Estate buildings and areas like the Italian Gardens are used for weddings, while former estate staff accommodation has been converted for use for visiting workers.

Spin-off business from The Traitors

A company providing special effects for The Traitors programme, filmed in nearby Ardross Castle, has taken up temporary residence in converted estate buildings.

Contractors building new power lines are housed in cottages on site and other areas have been occupied by other film crews, including for a Dutch dating show.

Farming, the most profitable part of the estate, includes a 500-acre arable operation, mainly spring barley for the whisky industry.

There are also areas of winter wheat and oilseed rape, 60 acres managed for potatoes and a beef cattle herd.

Former estate buildings are used as holiday lets. Image: Sandy McCook/DC Thomson

Balnagown has more than 5,000 acres of woodland, with over 700 acres planted in the last decade.

There are plans for a further 2,000 acres over the next five years.

Peatland restoration of over 700 acres has recently been completed.

Another 6,000 acres is planned which will help protect habitats and reduce carbon emissions.

The estate has an abundance of wildlife, including deer, badgers, pine marten, ospreys, golden eagles, black grouse and capercaillie and may in future add beavers.

Will beavers be released on the estate?

It was involved in the re-introduction of red kites in the 1990s and Mr Paterson says it would welcome the animals.

This is despite the controversy they have caused since being re-introduced in other parts of Scotland.

Beavers became extinct in this country more than 400 years ago.

But in recent decades they have made a comeback in certain areas, including Tayside.

A wild swimming and paddleboard area has been created on a man-made loch. Image: Sandy McCook/DC Thomson

In December a pair of beavers was released at Rothiemurchus Estate, near Aviemore, and another pair on land owned by billionaires Anne and Anders Holch Povlsen.

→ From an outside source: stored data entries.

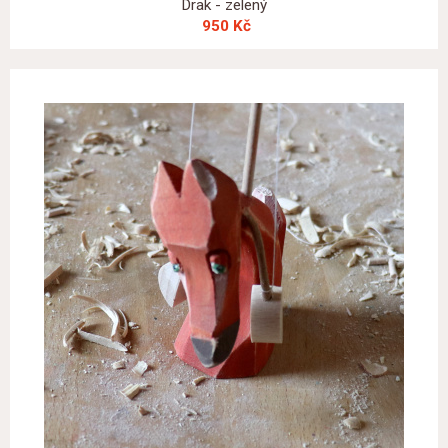
Drak - zelený
950 Kč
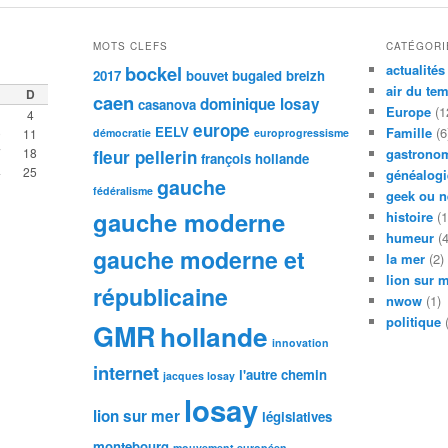
MOTS CLEFS
CATÉGORI
bockel
actualités
2017
bouvet
bugaled breizh
air du te
D
caen
dominique losay
casanova
Europe
(1
4
europe
EELV
Famille
(6
0
11
démocratie
europrogressisme
7
18
gastronom
fleur pellerin
françois hollande
4
25
généalogi
gauche
fédéralisme
geek ou n
gauche moderne
histoire
(1
humeur
(4
gauche moderne et
la mer
(2)
lion sur 
républicaine
nwow
(1)
politique
(
GMR
hollande
innovation
internet
l'autre chemin
jacques losay
losay
lion sur mer
législatives
montebourg
mouvement européen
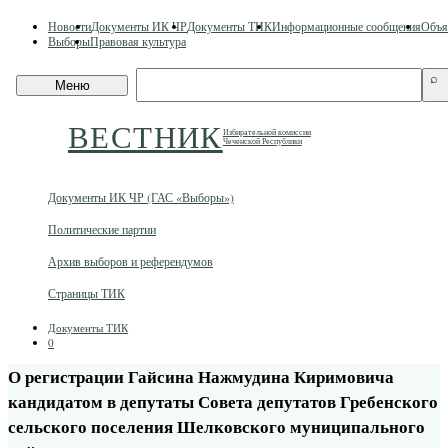
Skip
Новости
Документы ИК ЧР
Документы ТИК
Информационные сообщения
Объя
to
Выборы
Правовая культура
content
Поиск
⌕
Меню
по
сайту
ВЕСТНИК
Избирательной комиссии
Чеченской Республики
Документы ИК ЧР (ГАС «Выборы»)
Политические партии
Архив выборов и референдумов
Страницы ТИК
Документы ТИК
0
О регистрации Гайсина Нажмудина Киримовича
кандидатом в депутаты Совета депутатов Гребенского
сельского поселения Шелковского муниципального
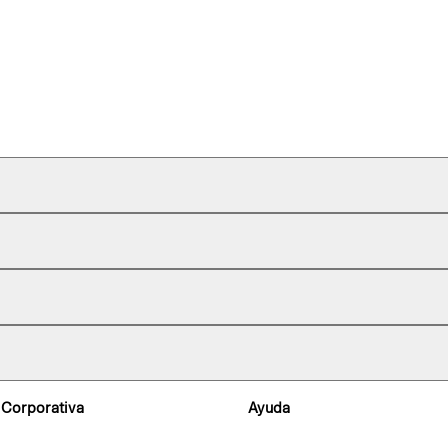
 Corporativa
Ayuda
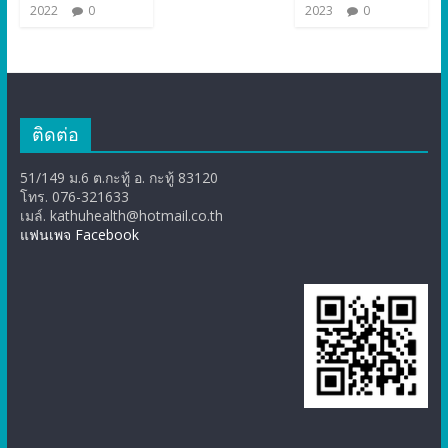
2022
0
2023
0
ติดต่อ
51/149 ม.6 ต.กะทู้ อ. กะทู้ 83120
โทร. 076-321633
เมล์. kathuhealth@hotmail.co.th
แฟนเพจ Facebook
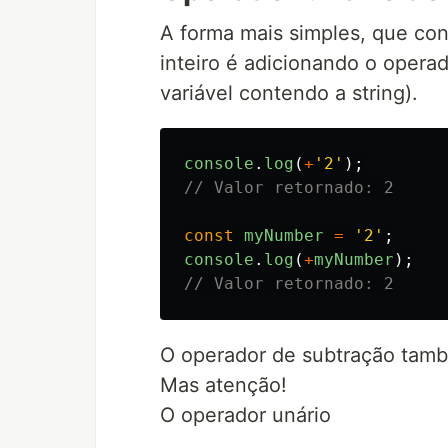
A forma mais simples, que co
inteiro é adicionando o operad
variável contendo a string).
console
.
log
(
+
'
2
'
);
// Valor retornado: 2
const
myNumber
=
'
2
'
;
console
.
log
(
+
myNumber
);
// Valor retornado: 2
O operador de subtração tamb
Mas atenção!
O operador unário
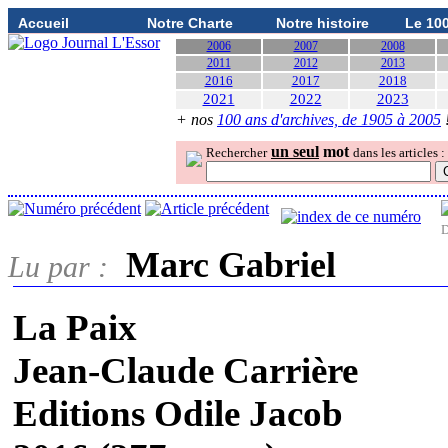
Accueil
Notre Charte
Notre histoire
Le 10
2006
2007
2008
2011
2012
2013
2016
2017
2018
2021
2022
2023
+ nos
100 ans d'archives, de 1905 à 2005
un seul
mot
Rechercher
dans les articles :
D
Marc Gabriel
Lu par :
La Paix
Jean-Claude Carrière
Editions Odile Jacob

It led to some farmers and crofters forming a group to raise concerns about the move.

These included that the animals could impact farming livelihoods and affect the land management of food-producing fields and crops.

But Mr Paterson said: “The estate would be very interested in having beavers here.

“They are a natural part of the Scottish environment, albeit a lot of people don’t like them.

“My opinion is that we should have beavers but should be allowed to control them if they are a problem.”

‘They can help the environment’

He said the estate has made its interest known and is willing to work with others on a controlled release.

“Beavers would be a natural part of the environment here and can help the environment in lots of ways.

“We have amazing wildlife here and we are keen to continue with that.”